Journal Papers
B. Mériaux, C. Ren, A. Breloy, M.N. El Korso and P. Forster, "Matched and Mismatched Estimation of Kronecker Product of Linearly Structured Scatter Matrices under Elliptical Distributions", in IEEE Transactions on Signal Processing (2020) (pdf)
Abstract: The estimation of covariance matrices is a core problem in many modern adaptive signal processing applications. For matrix-and array-valued data, e.g., MIMO communication, EEG/MEG (time versus channel), the covariance matrix of vectorized data may belong to the non-convex set of Kronecker product structure. In addition, the Kronecker factors can also exhibit an additional linear structure. Taking this prior knowledge into account during the estimation process drastically reduces the amount of unknown parameters, and then improves the estimation accuracy. On the other hand, the broad class of complex elliptically symmetric distributions, as well as the related complex angular elliptical distribution, are particularly suited to model heavy-tailed multivariate data. In this context, we first establish novel robust estimators of scatter and shape matrices (both related to a covariance matrix), having a Kronecker product structure with linearly structured Kronecker factors. Then, we conduct a theoretical analysis of their asymptotic performance (i.e., consistency, asymptotic distribution and efficiency), in matched and mismatched scenarios, i.e., when misspecifications between the true and assumed models occur. Finally, numerical results illustrate the theoretical analysis and assess the usefulness of the proposed estimators.
B. Mériaux, C. Ren, M.N. El Korso, A. Breloy and P. Forster, "Robust Estimation of Structured Scatter Matrices in (Mis)matched Models", in Elsevier Signal Processing (2019), vol 165, pp. 163-174 (pdf)

○ ○ ○

**REQUIRED ACTIONS:**
• a. Reproduce the part of the journal papers list that opens with the words containing "Journal Papers" and closes with "Processing (2020) (pdf)".
• b. Carry on the journal papers list from the point where it stops.

**SUPPLIED INFORMATION:**

○ ○ ○

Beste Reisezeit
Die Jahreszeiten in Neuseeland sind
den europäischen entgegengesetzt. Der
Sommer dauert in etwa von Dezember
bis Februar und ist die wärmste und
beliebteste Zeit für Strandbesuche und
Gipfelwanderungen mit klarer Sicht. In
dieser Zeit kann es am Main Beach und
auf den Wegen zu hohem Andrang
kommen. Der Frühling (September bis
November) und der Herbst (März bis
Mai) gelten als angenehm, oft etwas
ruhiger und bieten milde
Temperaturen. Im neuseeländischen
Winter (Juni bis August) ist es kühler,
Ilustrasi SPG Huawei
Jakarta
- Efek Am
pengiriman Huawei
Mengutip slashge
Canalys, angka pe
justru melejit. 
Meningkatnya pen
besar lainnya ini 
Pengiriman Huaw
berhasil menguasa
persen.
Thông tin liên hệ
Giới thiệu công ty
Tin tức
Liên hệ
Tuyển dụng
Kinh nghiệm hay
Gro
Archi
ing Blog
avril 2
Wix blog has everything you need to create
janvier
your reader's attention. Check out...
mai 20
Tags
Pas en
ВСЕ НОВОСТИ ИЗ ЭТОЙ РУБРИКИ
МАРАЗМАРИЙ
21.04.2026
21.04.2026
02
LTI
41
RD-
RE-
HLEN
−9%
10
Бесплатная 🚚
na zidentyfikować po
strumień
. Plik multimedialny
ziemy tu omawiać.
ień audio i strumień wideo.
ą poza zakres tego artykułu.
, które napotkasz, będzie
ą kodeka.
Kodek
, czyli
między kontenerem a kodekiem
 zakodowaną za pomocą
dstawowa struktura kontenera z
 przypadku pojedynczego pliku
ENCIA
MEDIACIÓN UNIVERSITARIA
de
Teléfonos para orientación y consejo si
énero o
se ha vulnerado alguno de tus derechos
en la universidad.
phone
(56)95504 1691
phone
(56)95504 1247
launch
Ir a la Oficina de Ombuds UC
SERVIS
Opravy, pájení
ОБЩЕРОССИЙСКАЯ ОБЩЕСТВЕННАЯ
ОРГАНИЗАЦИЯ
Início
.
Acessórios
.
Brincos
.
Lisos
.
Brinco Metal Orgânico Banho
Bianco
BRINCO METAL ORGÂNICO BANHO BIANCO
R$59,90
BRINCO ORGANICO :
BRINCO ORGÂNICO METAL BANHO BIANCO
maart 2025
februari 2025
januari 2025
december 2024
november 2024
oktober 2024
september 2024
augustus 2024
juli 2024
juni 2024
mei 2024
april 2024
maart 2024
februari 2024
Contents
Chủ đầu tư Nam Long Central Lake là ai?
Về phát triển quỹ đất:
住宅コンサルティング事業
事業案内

○ ○ ○

**RESULTS:**
• a.
Journal Papers
B. Mériaux, C. Ren, A. Breloy, M.N. El Korso and P. Forster, "Matched and Mismatched Estimation of Kronecker Product of Linearly Structured Scatter Matrices under Elliptical Distributions", in IEEE Transactions on Signal Processing (2020) (pdf)

• b.
Abstract: Covariance matrix estimation is a ubiquitous problem in signal processing. In most modern signal processing applications, data are generally modeled by non-Gaussian distributions with covariance matrices exhibiting a particular structure. Taking into account this structure and the non-Gaussian behavior improve drastically the estimation accuracy. In this paper, we consider the estimation of structured scatter matrix for complex elliptically distributed observations, where the assumed model can differ from the actual distribution of the observations. Specifically, we tackle this problem, in a mismatched framework, by proposing a novel estimator, named StructurEd ScAtter Matrix Estimator (SESAME), which is based on a two-step estimation procedure. We conduct theoretical analysis on the unbiasedness and the asymptotic efficiency and Gaussianity of SESAME. In addition, we derive a recursive estimation procedure that iteratively applies the SESAME method, called Recursive-SESAME (R-SESAME), reaching with improved performance at lower sample support the (Mismatched) Cramér-Rao Bound. Furthermore, we show that some special cases of the proposed method allow to retrieve preexisting methods. Finally, numerical results corroborate the theoretical analysis and assess the usefulness of the proposed algorithms.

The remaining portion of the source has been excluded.